=== Given records ===

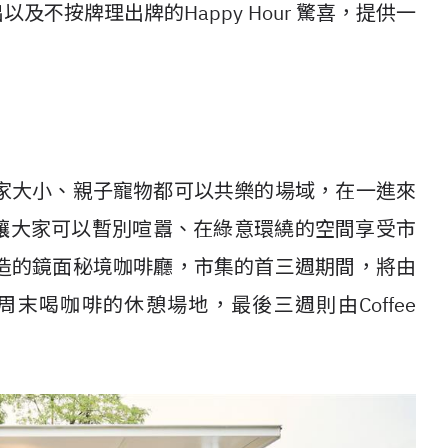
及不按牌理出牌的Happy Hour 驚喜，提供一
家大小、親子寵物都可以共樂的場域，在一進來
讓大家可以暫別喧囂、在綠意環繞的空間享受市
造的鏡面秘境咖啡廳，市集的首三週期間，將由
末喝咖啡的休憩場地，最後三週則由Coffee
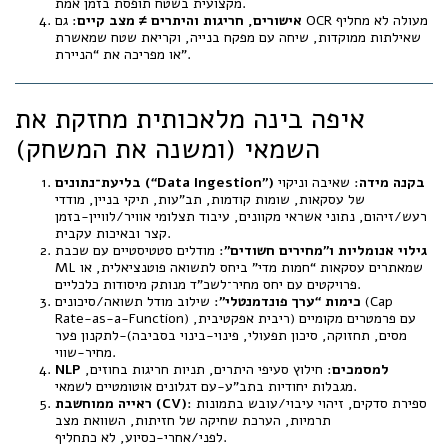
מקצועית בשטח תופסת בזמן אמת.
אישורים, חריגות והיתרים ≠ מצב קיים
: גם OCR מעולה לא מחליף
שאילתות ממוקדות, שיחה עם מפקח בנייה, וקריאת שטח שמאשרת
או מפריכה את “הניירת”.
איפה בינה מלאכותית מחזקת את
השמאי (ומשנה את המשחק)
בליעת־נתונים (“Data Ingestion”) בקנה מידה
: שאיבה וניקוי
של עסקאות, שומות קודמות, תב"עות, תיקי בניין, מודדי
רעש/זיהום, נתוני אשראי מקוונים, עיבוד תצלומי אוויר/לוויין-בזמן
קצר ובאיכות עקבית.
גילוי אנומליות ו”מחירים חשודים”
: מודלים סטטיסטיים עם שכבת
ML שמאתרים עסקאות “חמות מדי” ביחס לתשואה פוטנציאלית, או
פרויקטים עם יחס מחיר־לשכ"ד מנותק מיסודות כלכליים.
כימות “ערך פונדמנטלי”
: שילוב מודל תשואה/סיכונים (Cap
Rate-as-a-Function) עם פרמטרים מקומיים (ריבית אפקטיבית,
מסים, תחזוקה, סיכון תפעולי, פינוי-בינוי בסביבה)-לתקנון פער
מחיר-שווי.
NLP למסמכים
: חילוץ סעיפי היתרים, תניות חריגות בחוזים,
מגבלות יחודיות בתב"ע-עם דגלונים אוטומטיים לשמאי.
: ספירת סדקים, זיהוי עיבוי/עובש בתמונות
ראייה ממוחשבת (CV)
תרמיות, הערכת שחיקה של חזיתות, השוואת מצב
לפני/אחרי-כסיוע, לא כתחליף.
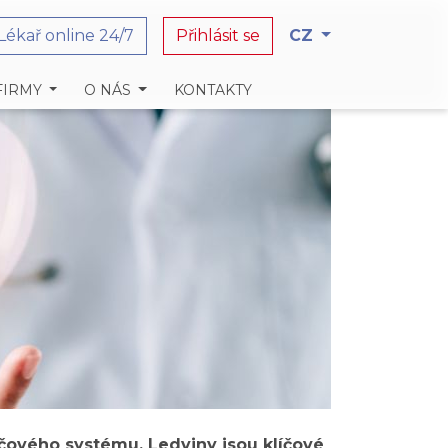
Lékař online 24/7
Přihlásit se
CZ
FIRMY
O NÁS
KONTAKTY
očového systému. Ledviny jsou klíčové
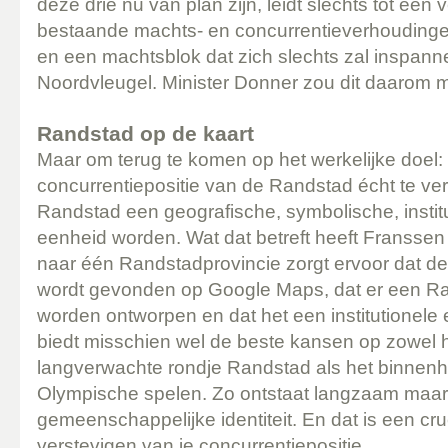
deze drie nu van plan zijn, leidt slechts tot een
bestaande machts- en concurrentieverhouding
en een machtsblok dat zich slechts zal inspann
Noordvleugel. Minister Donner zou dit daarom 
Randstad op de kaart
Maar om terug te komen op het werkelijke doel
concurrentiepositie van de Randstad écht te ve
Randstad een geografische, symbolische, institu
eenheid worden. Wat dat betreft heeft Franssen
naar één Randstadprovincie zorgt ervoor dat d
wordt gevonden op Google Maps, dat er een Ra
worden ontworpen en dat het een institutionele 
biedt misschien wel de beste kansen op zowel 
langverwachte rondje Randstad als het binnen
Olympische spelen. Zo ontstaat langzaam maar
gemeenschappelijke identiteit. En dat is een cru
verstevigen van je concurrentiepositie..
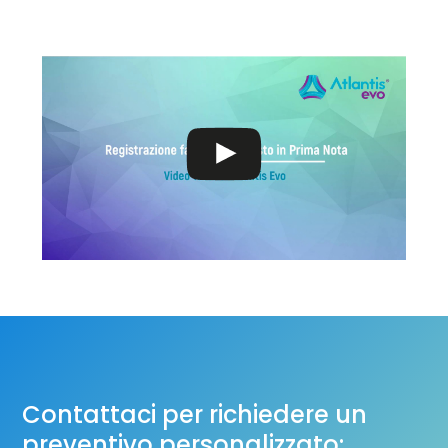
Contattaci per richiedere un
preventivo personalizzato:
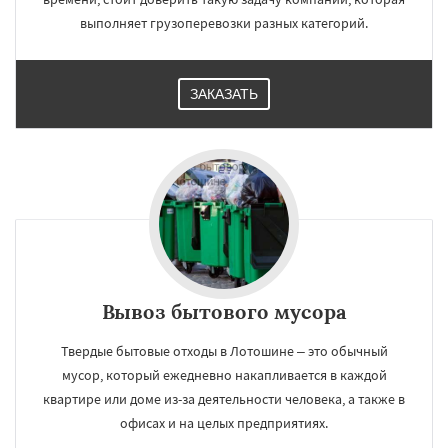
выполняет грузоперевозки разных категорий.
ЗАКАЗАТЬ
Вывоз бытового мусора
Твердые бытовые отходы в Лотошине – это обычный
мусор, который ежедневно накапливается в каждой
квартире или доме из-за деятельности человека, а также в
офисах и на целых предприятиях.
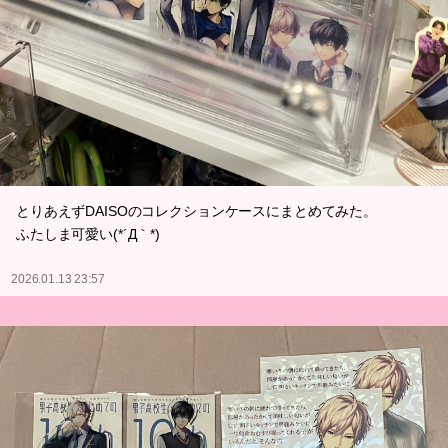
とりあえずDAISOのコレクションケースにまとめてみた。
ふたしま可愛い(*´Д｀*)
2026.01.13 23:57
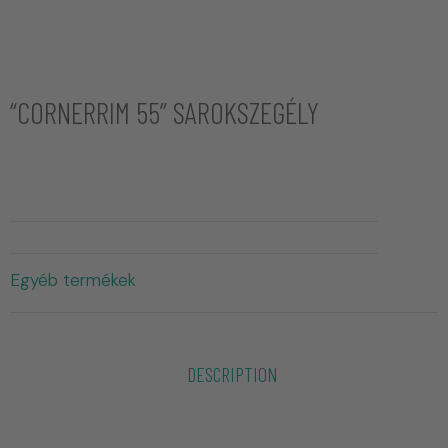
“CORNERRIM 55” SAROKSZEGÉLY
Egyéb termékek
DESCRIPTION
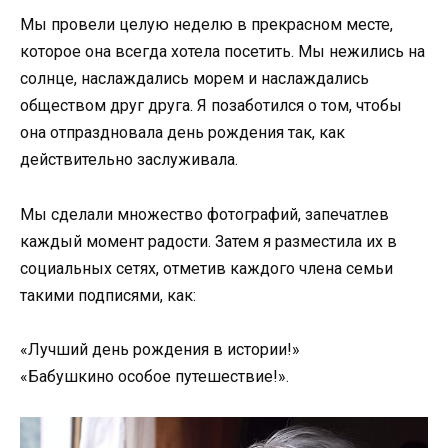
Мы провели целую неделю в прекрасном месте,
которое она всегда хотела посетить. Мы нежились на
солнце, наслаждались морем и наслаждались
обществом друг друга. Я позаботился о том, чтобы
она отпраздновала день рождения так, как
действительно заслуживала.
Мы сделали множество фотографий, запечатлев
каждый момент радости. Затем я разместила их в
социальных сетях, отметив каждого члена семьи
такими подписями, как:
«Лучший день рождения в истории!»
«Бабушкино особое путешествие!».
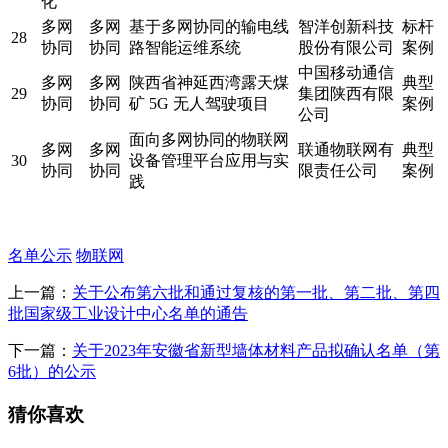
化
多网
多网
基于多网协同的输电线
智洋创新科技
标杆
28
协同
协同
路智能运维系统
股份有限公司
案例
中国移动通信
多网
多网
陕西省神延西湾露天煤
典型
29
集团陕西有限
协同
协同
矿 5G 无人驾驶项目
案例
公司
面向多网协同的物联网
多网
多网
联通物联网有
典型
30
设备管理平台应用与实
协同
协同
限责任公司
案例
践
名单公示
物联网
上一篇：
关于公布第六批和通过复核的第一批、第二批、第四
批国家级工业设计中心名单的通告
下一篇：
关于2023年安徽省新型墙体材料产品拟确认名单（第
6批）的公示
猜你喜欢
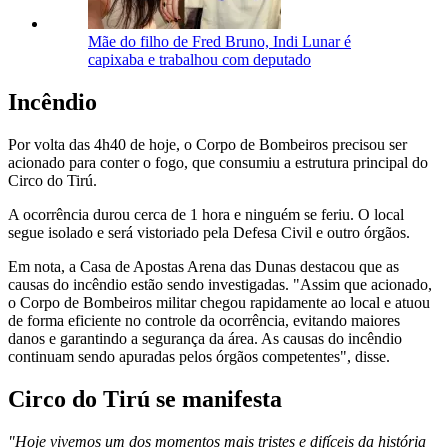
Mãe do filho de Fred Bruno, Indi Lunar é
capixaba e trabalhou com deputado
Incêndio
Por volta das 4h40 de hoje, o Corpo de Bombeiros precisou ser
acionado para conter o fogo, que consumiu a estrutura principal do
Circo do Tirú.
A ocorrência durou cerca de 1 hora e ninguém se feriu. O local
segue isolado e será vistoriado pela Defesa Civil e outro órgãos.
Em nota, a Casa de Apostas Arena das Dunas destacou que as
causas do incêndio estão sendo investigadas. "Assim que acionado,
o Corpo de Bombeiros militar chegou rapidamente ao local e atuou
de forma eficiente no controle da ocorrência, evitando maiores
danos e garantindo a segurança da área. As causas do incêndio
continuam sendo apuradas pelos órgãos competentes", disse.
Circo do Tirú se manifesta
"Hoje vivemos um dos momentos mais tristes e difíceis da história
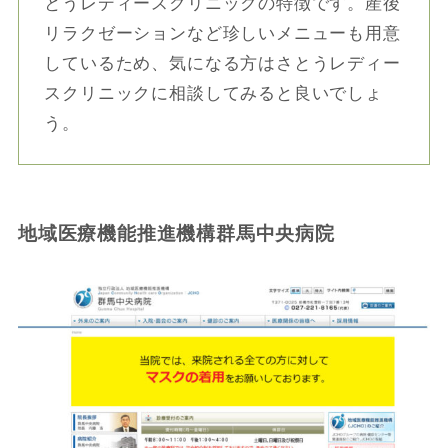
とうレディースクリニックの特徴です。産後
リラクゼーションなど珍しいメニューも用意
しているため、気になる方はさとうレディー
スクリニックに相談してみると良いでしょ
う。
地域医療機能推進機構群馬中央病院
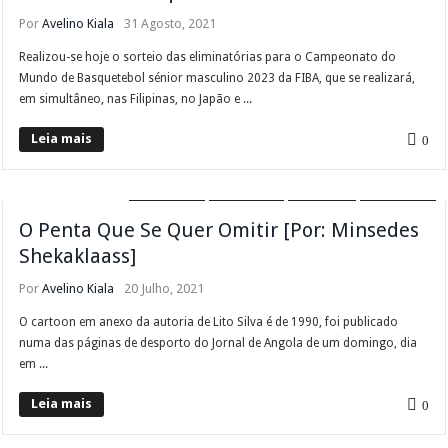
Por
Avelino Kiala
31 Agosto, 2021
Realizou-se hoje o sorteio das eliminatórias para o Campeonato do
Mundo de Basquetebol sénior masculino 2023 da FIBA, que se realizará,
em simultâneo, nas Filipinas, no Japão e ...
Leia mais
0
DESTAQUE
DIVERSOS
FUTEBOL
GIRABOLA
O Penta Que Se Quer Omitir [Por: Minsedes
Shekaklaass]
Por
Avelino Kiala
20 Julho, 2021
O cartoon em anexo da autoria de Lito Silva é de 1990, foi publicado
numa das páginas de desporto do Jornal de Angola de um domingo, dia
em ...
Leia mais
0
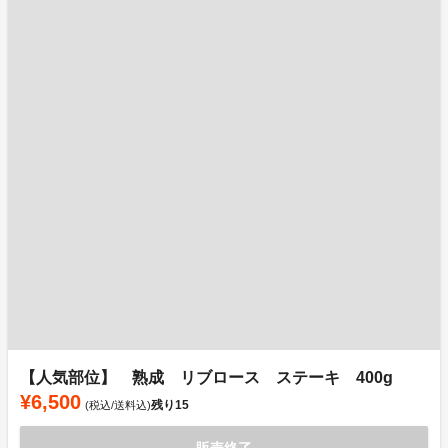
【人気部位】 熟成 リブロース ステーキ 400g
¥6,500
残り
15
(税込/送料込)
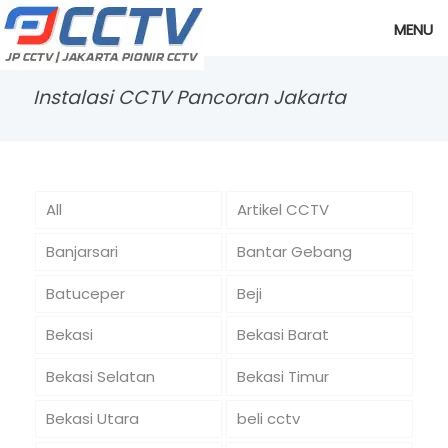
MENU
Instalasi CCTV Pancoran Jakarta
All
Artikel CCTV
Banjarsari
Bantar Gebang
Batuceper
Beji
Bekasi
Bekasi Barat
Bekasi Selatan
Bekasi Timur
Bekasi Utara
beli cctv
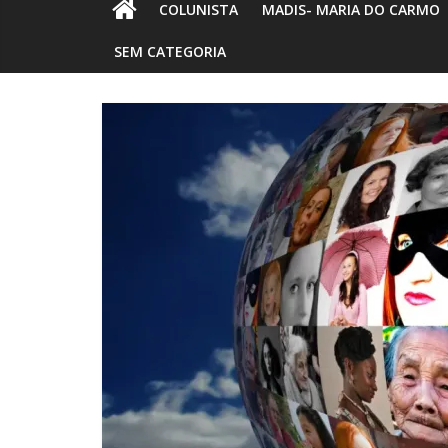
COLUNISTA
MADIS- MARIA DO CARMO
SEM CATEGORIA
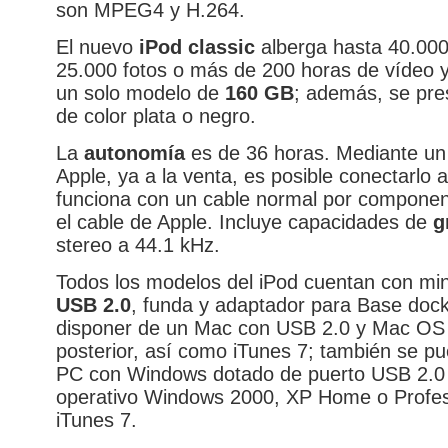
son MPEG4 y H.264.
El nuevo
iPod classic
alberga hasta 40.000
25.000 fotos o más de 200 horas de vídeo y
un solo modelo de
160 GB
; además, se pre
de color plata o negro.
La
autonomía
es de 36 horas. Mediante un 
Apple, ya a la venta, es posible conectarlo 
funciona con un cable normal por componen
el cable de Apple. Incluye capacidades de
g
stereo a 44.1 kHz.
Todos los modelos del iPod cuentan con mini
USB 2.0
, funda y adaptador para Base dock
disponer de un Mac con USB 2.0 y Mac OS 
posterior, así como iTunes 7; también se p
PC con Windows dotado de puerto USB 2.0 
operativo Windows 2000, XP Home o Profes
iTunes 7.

===

Only what runs from the line containing "para Base dock" through the final line of the entries above belongs in the answer, restated exactly.

** Answer **
, funda y adaptador para Base dock
disponer de un Mac con USB 2.0 y Mac OS 
posterior, así como iTunes 7; también se p
PC con Windows dotado de puerto USB 2.0 
operativo Windows 2000, XP Home o Profes
iTunes 7.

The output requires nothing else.